21. Mai 2020

Debatte

Sind die Kirchen „systemrelevant“?

Der evangelisch-reformierte Theologe Prof. Ulrich Körtner. Foto: Hans Hochstöger
Der evangelisch-reformierte Theologe Prof. Ulrich Körtner. Foto: Hans Hochstöger

Berlin/Bonn (idea) – Welche Bedeutung haben die Kirchen und ihre Pfarrer in der Corona-Krise? Darüber gehen die Meinungen in Theologie und Gesellschaft auseinander.

Für den evangelischen Theologieprofessor Ulrich Körtner (Wien) haben die vergangenen Monate gezeigt, dass Religion in der säkularen Gesellschaft nicht „systemrelevant“ sei.

Im Ausnahmezustand hätten Gesellschaft und Politik entdeckt, wie wichtig nicht nur Ärzte und Pflegekräfte, sondern auch Polizisten, Soldaten und Verkäuferinnen seien. Ihnen habe man öffentlich applaudiert. „Von Pfarrern und Pfarrerinnen war nicht die Rede. Vom Shutdown gab es für die Kirchen und andere Religionsgemeinschaften keine Ausnahmen“, schreibt Körtner in der evangelischen Zeitschrift „zeitzeichen“ (Berlin).

Kirchen, Synagogen und Moscheen seien geschlossen, öffentliche Gottesdienste und das Freitagsgebet untersagt worden, „während Baumärkte und Gartencenter geöffnet blieben oder gleich nach Ostern wieder aufsperren durften“.

Körtner: Für Merkel waren die Kirchen in der TV-Ansprache keinen Halbsatz wert

Die Bundeskanzlerin und Pastorentochter Angela Merkel habe sich in einer ihrer seltenen Fernsehansprachen im März an die Bevölkerung wenden können, „ohne die Kirchen, Diakonie und Caritas auch nur in einem Halbsatz zu erwähnen“. Laut Körtner ist die Corona-Pandemie „Lehrstück und Trigger für die Säkularisierung und Privatisierung von Religion in westlichen Gesellschaften, die sich in der Privatisierung des Sterbens und der Trauer in Zeiten von Corona verstärkt“.

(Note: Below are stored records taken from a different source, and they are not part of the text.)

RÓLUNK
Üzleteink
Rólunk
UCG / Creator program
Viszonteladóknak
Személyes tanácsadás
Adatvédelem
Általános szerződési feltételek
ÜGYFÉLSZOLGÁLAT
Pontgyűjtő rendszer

Dennoch könne auch in einer säkularen Gesellschaft vom Evangelium eine befreiende Kraft ausgehen. Außerdem schaffe der Verlust an Systemrelevanz für Theologie und Kirche neue Freiräume und sei nicht bloß zu beklagen. „Schließlich geht das Reich Gottes nicht in bestehenden Gesellschaftssystemen und ihrer Optimierung auf, sondern es transzendiert und durchbricht diese.“

Landsberg: Kirchen und Kommunen stehen bei Corona-Eindämmung an vorderster Front

Dagegen ist die Kirche für den Hauptgeschäftsführer des Deutschen Städte- und Gemeindebundes, Gerd Landsberg (Bonn), „im wahrsten Sinne des Wortes systemrelevant“. In einem Interview mit der Bonner Kirchenzeitung „Protestant“ (Ausgabe Pfingsten) sagte der Jurist: „Kirchen und Kommunen stehen bei der Eindämmung der Pandemie und deren Folgen an vorderster Front.“ Da Kirche und Diakonie viele Kindergärten und soziale Einrichtungen betrieben, seien sie an der Umsetzung der Maßnahmen beteiligt, die von den Regierungen beschlossen würden.

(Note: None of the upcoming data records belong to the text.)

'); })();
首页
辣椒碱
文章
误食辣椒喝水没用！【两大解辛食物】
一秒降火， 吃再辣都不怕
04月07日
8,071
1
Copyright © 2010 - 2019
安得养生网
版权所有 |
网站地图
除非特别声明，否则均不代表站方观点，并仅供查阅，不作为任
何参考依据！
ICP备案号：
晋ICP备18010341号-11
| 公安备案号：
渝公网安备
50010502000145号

Darüber hinaus sei derzeit „geistiger und persönlicher Beistand wichtiger denn je“. Ohne ihn würden viele Menschen nicht ohne Schäden durch die Krise kommen. Deshalb sei es nicht akzeptabel, dass Pfarrer von der nordrhein-westfälischen Landesregierung nicht in die Liste der systemrelevanten Berufe aufgenommen worden seien. So hätten sie zum Beispiel keinen Anspruch darauf, ein Kleinkind in die Notbetreuung zu bringen. Außerdem sagte der Hauptgeschäftsführer des kommunalen Spitzenverbandes, wegen der großen Bedeutung der Religionsfreiheit hätte er sich „ein Programm für eine behutsame Öffnung von Gottesdiensten etwas früher gewünscht“.

Landsberg ist berufenes Mitglied der Synode der Evangelischen Kirche im Rheinland.